*** Opening of Entries supplied ***

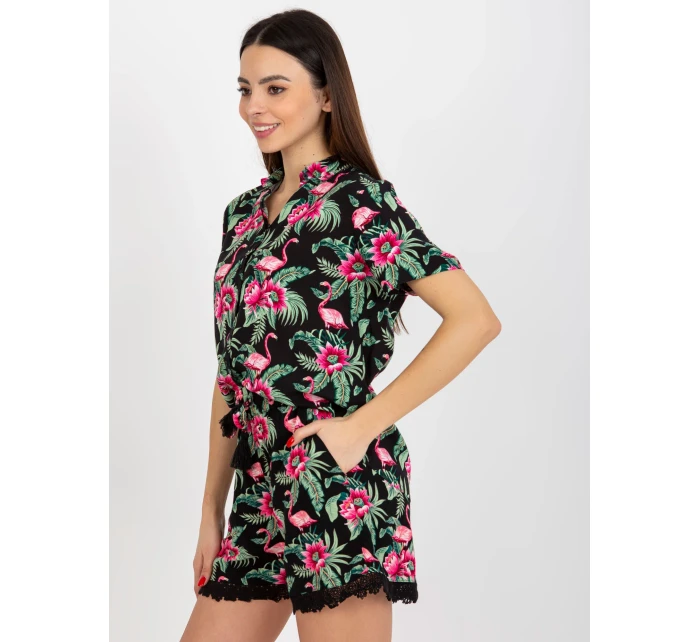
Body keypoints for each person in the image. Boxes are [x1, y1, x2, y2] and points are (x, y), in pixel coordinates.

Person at [180, 9, 501, 642]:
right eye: (245, 89)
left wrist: (360, 427)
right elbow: (233, 368)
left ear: (327, 96)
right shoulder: (243, 216)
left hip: (336, 481)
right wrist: (211, 508)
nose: (254, 107)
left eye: (276, 88)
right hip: (257, 492)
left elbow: (475, 319)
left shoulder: (361, 205)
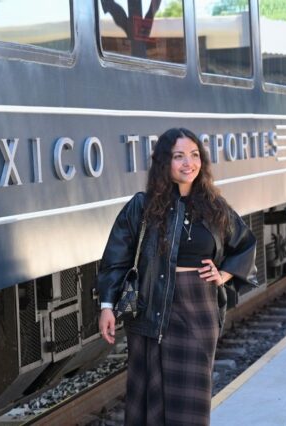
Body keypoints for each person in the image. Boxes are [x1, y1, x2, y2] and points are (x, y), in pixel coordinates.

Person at [96, 128, 257, 425]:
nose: (188, 163)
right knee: (149, 404)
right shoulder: (141, 206)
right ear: (164, 163)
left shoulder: (215, 207)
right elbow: (114, 259)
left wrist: (223, 274)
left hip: (199, 312)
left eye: (194, 155)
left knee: (190, 408)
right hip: (151, 310)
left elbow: (245, 244)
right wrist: (107, 306)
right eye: (178, 156)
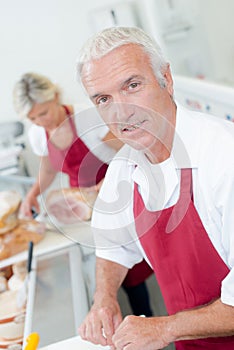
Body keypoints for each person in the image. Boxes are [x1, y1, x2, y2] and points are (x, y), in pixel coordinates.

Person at [76, 26, 234, 349]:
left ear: (167, 79)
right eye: (103, 99)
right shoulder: (124, 167)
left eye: (132, 86)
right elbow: (112, 243)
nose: (121, 111)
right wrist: (104, 298)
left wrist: (164, 329)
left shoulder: (223, 156)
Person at [13, 71, 153, 317]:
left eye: (43, 112)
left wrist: (106, 185)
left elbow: (130, 150)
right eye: (33, 118)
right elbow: (47, 169)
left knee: (131, 270)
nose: (41, 122)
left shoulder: (87, 118)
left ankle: (147, 317)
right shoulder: (38, 134)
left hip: (119, 192)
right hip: (83, 202)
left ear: (55, 96)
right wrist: (32, 195)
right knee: (99, 267)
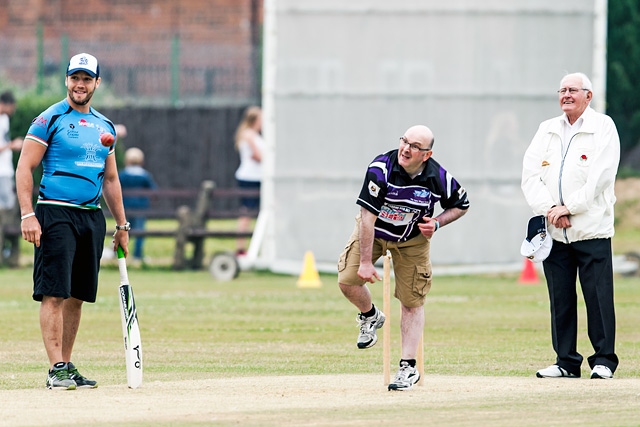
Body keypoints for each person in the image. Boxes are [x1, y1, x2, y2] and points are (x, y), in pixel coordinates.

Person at [15, 53, 130, 390]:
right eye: (75, 78)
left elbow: (110, 181)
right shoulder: (48, 119)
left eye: (87, 79)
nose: (80, 85)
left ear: (96, 83)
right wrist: (27, 214)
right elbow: (25, 168)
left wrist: (121, 226)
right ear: (66, 80)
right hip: (55, 212)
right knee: (54, 292)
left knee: (77, 296)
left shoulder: (104, 127)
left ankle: (65, 363)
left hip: (90, 218)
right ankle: (55, 368)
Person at [337, 125, 469, 390]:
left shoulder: (438, 177)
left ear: (427, 154)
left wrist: (438, 223)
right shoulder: (381, 169)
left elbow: (461, 205)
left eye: (415, 146)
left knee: (411, 301)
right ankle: (370, 315)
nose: (406, 149)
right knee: (347, 280)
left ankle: (408, 368)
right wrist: (365, 262)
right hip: (373, 232)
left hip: (412, 242)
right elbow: (367, 217)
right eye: (405, 141)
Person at [521, 72, 620, 380]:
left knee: (598, 297)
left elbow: (601, 177)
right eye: (562, 90)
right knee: (561, 299)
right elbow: (530, 176)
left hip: (591, 230)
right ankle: (566, 361)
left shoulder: (603, 126)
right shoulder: (547, 129)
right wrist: (551, 209)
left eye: (573, 90)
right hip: (554, 231)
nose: (566, 95)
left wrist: (570, 207)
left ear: (587, 96)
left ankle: (603, 360)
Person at [233, 106, 263, 255]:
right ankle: (240, 247)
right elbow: (258, 156)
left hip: (257, 177)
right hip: (250, 178)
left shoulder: (254, 135)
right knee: (246, 213)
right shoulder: (249, 135)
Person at [119, 146, 157, 262]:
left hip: (125, 206)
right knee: (139, 231)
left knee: (123, 230)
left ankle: (120, 254)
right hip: (140, 207)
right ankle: (137, 255)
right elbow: (153, 190)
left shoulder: (123, 175)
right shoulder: (144, 176)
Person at [0, 91, 23, 267]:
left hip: (7, 172)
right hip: (1, 174)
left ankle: (9, 254)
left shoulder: (5, 120)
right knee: (5, 213)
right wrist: (12, 145)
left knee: (11, 212)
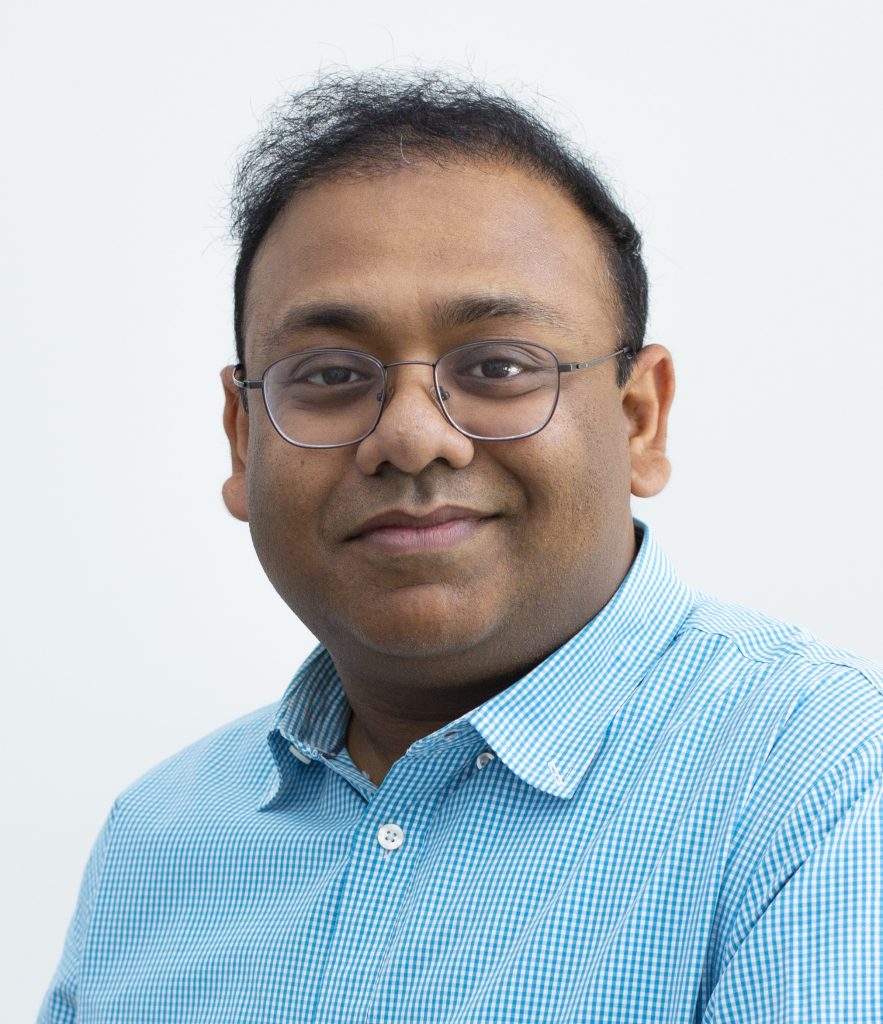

*** Close of Entries supplied ***

**What the task requires:** All of the entries above are to be transcribed word for word, with no pictures included.

**Output of the task:**
Body keypoints for each person in the image. Boxes are [x1, y1, x2, y2] and points are (x, y), in pixel coordinates.

Person at [180, 9, 501, 642]:
right eye: (245, 89)
left wrist: (360, 427)
right elbow: (233, 368)
left ear: (327, 96)
right shoulder: (243, 216)
left hip: (336, 481)
right wrist: (211, 508)
nose: (254, 107)
left eye: (276, 88)
right hip: (257, 492)
left elbow: (475, 319)
left shoulder: (361, 205)
Body keypoints for each person in the image. Boxes are [x1, y1, x2, y2] and points are (x, y), in pixel coordinates.

Person at [96, 128, 257, 425]:
nose: (188, 163)
right knee: (149, 404)
right shoulder: (141, 206)
right ear: (164, 163)
left shoulder: (215, 207)
right elbow: (114, 259)
left wrist: (223, 274)
left hip: (199, 312)
left eye: (194, 155)
left knee: (190, 408)
right hip: (151, 310)
left elbow: (245, 244)
right wrist: (107, 306)
right eye: (178, 156)
Body keypoints for each person in the image. Boxes are [x1, y1, x2, y2] and points are (x, y), in pixel coordinates.

Person at [76, 26, 234, 349]:
left ear: (167, 79)
right eye: (103, 99)
right shoulder: (124, 167)
left eye: (132, 86)
right elbow: (112, 243)
nose: (121, 111)
right wrist: (104, 298)
left wrist: (164, 329)
left shoulder: (223, 156)
Person at [13, 71, 153, 317]:
left eye: (43, 112)
left wrist: (106, 185)
left elbow: (130, 150)
right eye: (33, 118)
right elbow: (47, 169)
left knee: (131, 270)
nose: (41, 122)
left shoulder: (87, 118)
left ankle: (147, 317)
right shoulder: (38, 134)
left hip: (119, 192)
right hip: (83, 202)
left ear: (55, 96)
right wrist: (32, 195)
right knee: (99, 267)
Body keypoints for each person in the image. Boxes are [x1, y1, x2, y2] and points are (x, y), in pixel coordinates.

Person at [15, 53, 130, 390]:
right eye: (75, 78)
left elbow: (110, 181)
right shoulder: (48, 119)
left eye: (87, 79)
nose: (80, 85)
left ear: (96, 83)
right wrist: (27, 214)
right elbow: (25, 168)
left wrist: (121, 226)
right ear: (66, 80)
right hip: (55, 212)
right knee: (54, 292)
left knee: (77, 296)
left shoulder: (104, 127)
left ankle: (65, 363)
left hip: (90, 218)
right ankle: (55, 368)
Person at [337, 125, 469, 390]:
left shoulder: (438, 177)
left ear: (427, 154)
left wrist: (438, 223)
right shoulder: (381, 169)
left elbow: (461, 205)
left eye: (415, 146)
left knee: (411, 301)
right ankle: (370, 315)
nose: (406, 149)
right knee: (347, 280)
left ankle: (408, 368)
right wrist: (365, 262)
right hip: (373, 232)
left hip: (412, 242)
right elbow: (367, 217)
right eye: (405, 141)
Person at [521, 72, 620, 380]:
left knee: (598, 297)
left elbow: (601, 177)
right eye: (562, 90)
right knee: (561, 299)
right elbow: (530, 176)
left hip: (591, 230)
right ankle: (566, 361)
left shoulder: (603, 126)
right shoulder: (547, 129)
right wrist: (551, 209)
left eye: (573, 90)
right hip: (554, 231)
nose: (566, 95)
left wrist: (570, 207)
left ear: (587, 96)
left ankle: (603, 360)
Person at [233, 106, 263, 255]:
right ankle: (240, 247)
right elbow: (258, 156)
left hip: (257, 177)
right hip: (250, 178)
left shoulder: (254, 135)
right knee: (246, 213)
right shoulder: (249, 135)
Person at [119, 146, 157, 262]:
left hip: (125, 206)
right knee: (139, 231)
left knee: (123, 230)
left ankle: (120, 254)
right hip: (140, 207)
right ankle: (137, 255)
right elbow: (153, 190)
left shoulder: (123, 175)
right shoulder: (144, 176)
Person at [0, 91, 23, 267]:
left hip: (7, 172)
right hip: (1, 174)
left ankle: (9, 254)
left shoulder: (5, 120)
right knee: (5, 213)
right wrist: (12, 145)
left knee: (11, 212)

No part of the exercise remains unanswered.